Не делаюсь ли я под старость сентиментален? Не снижаются ли мои требования? Битый час я листал альбом; и былое воскресало, и все — о боже мой! — все девушки были прелестны.
Год двадцатый, год двадцать первый.
Но был ли когда-нибудь такой год, когда девушки не были прелестны? Мне очень хотелось бы знать.
Ну ладно. Это вопрос очень личный, да и к делу отношения не имеет.
А вот одного, особенного, того лица на этих фотографиях нет.
Мои собственные фотографии изображают юнца — о, я прекрасно вижу сходство этого юнца с собою, каков я сейчас. Вероятно, и другие нашли бы это сходство, сказали бы: ну ясно, Н. Н. в молодости…
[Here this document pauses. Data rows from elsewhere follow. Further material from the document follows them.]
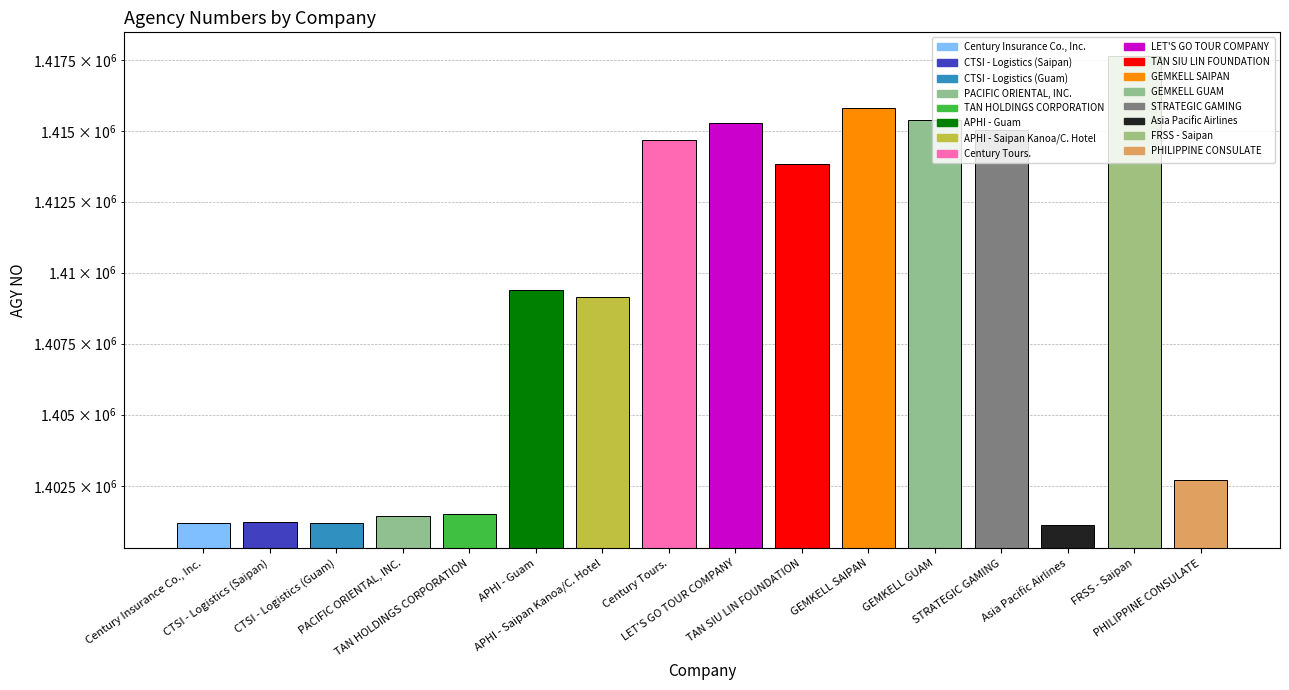

What is the maximum value shown in the chart?

1417666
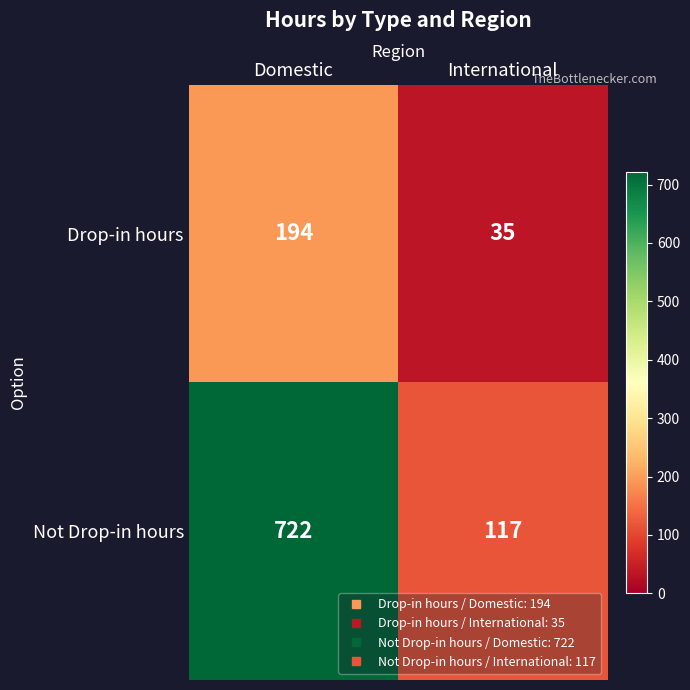

What is the sum of all Drop-in hours values?

229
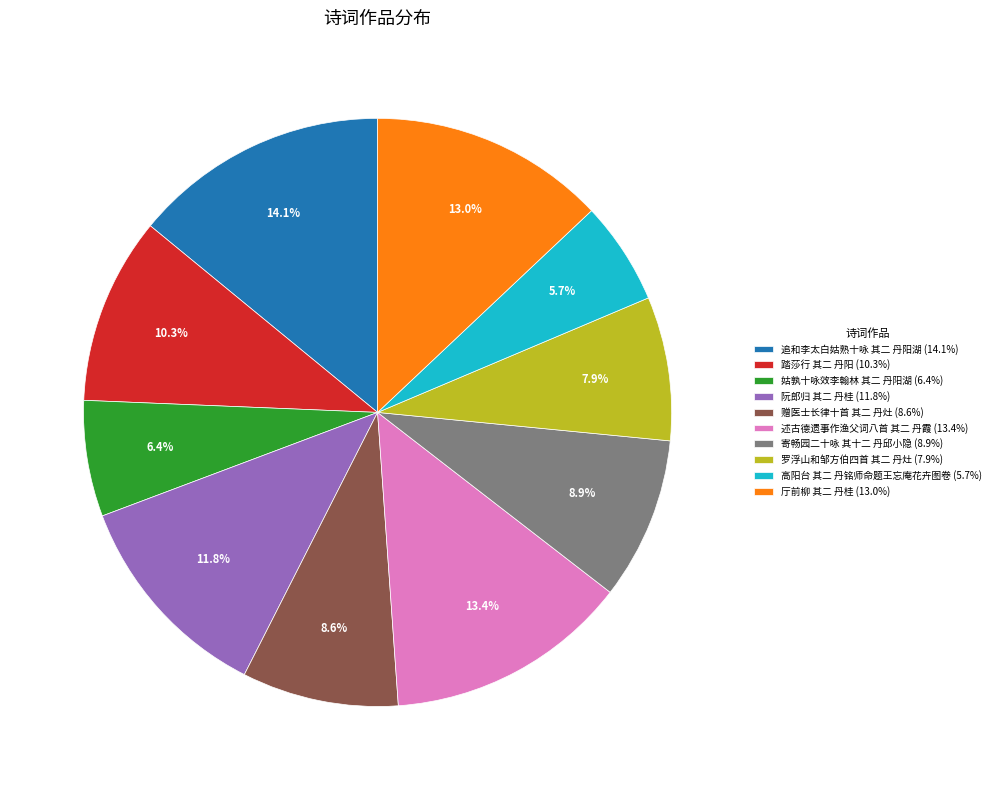

To the nearest percent, what percentage of the pie is 罗浮山和邹方伯四首 其二 丹灶?

8%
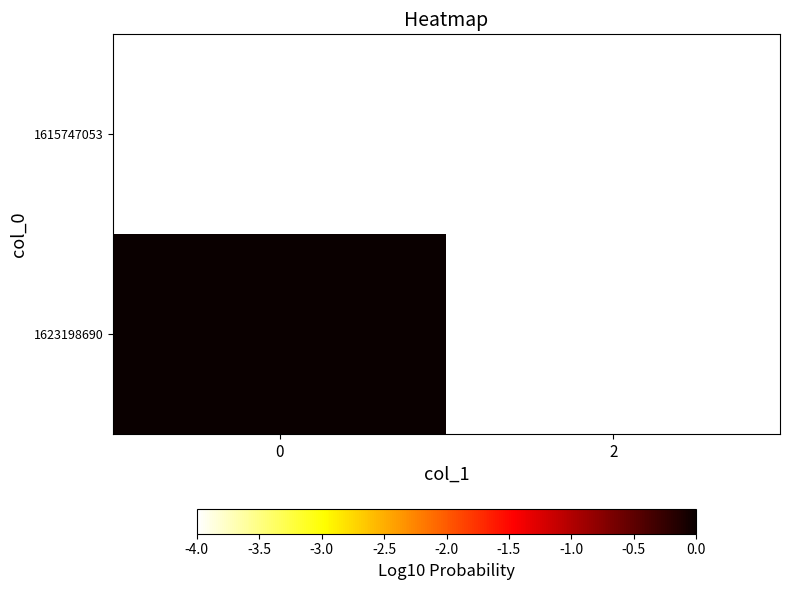

Rank the series by their average value, from highest to lowest.

1623198690, 1615747053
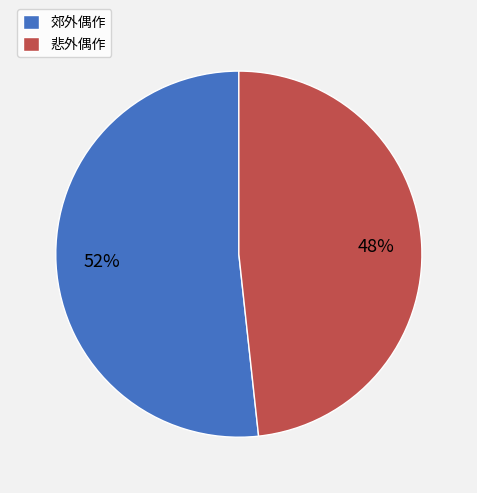

How many slices are in this pie chart?

2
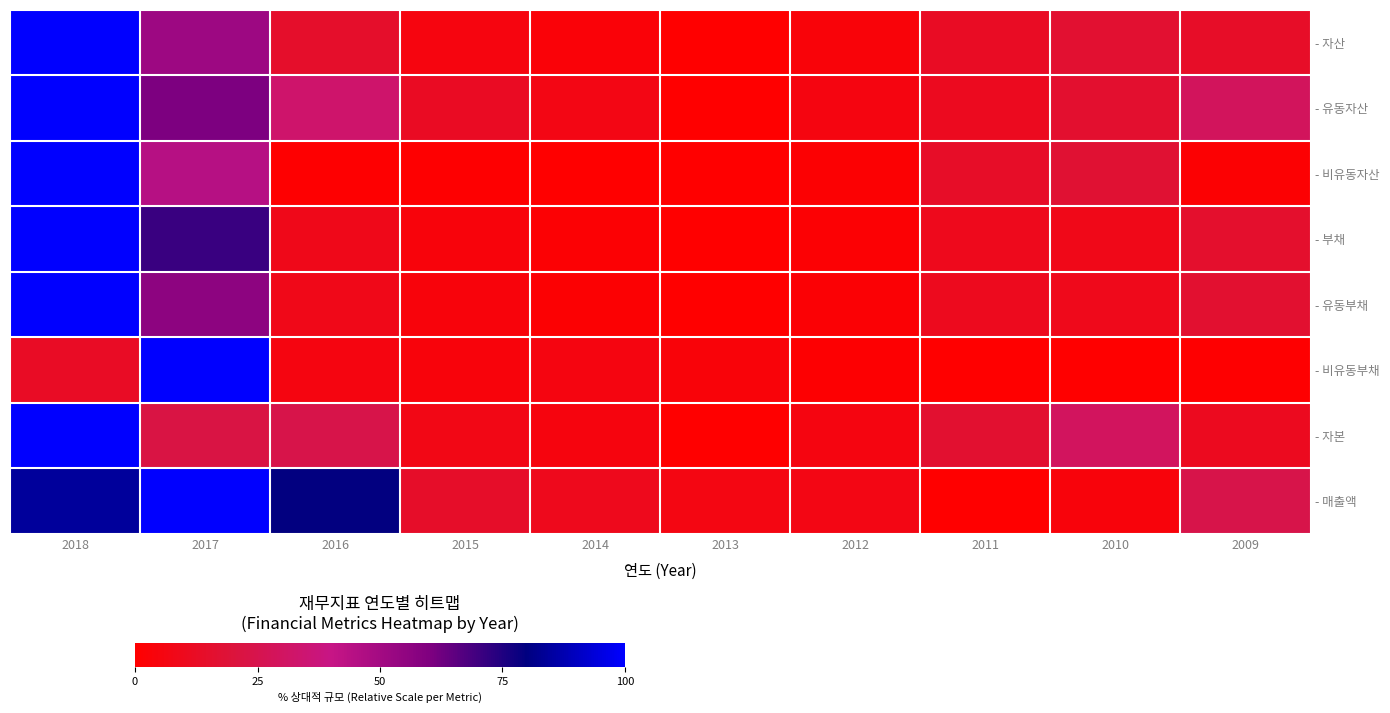

List the series in order of their peak value, highest first.

- 자산, - 유동자산, - 비유동자산, - 부채, - 유동부채, - 비유동부채, - 자본, - 매출액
Я вижу портрет юного, очень юного человека с чертами, так сказать, еще не обработанными жизнью. Линии мягкие, и вовсе нет линий там, где у зрелого человека располагаются углы, складки и морщины. На голове множество лишних волос (тут проглядывает явственная зависть, правда?). И еще, еще — что-то неопределимое в этом лице вызывает во мне противоречивые чувства. Я не могу отогнать от себя ощущения постыдной слабости этих черт. Меня мучит слабость рта, глаз. Слабость — малодушие, но не злобность, не глупость, нет. И — как бы это назвать? Запоздалая детскость. И не одни только светлые ее стороны. До странности еще не определившиеся черты, не устоявшиеся. Что ж, они устоялись позже? Да, если человек ухитряется протащить сквозь молодые годы всю свою детскую открытость, а жизнь потом слишком быстро обламывает его, открытость эта оборачивается своей противоположностью — малодушием, которое прикидывается здравым смыслом, но вовсе на него непохоже, робостью, маскирующейся под сдержанность и хладнокровие, и боязнью новых разочарований, именующей себя знанием людей и выражающейся в недоверии.
От слабости, неуверенности этого неопределившегося лица мне больно. Я понимаю, что, рассматривая этого молокососа, человек более сильный, более решительный, непременно подумает: из такого можно веревки вить!
Отчего же мне больно? Попробуем глядеть правде в глаза, насколько это в наших силах. Отчасти мне больно оттого, что я не могу совершенно от него отвлечься, и оттого, что я знаю, что слабость есть слабость, и она затягивает в положения стыдные, глупые, пошлые — да, она его затягивала в эти положения. Я вижу слабость, вспоминаю все эти положения, и мне делается тошно, горько, и хочется реветь от боли, словно на моих глазах оскандалился мой близкий друг. И ничего нельзя поделать. Слишком поздно, слишком…
Но, конечно, не только это. Я вижу слабость на юном, несложившемся лице, слабость, которую видели, верно, многие-многие, и я говорю себе: ты еще не все видишь. Ты не видишь того, что по-прежнему в тебе сидит. Еще написаны на твоем лице крупными буквами твои слабости и беззащитно открыты взглядам не ведающим их счастливцев. И сейчас еще такой человек глянет на тебя и подумает: из него можно веревки вить!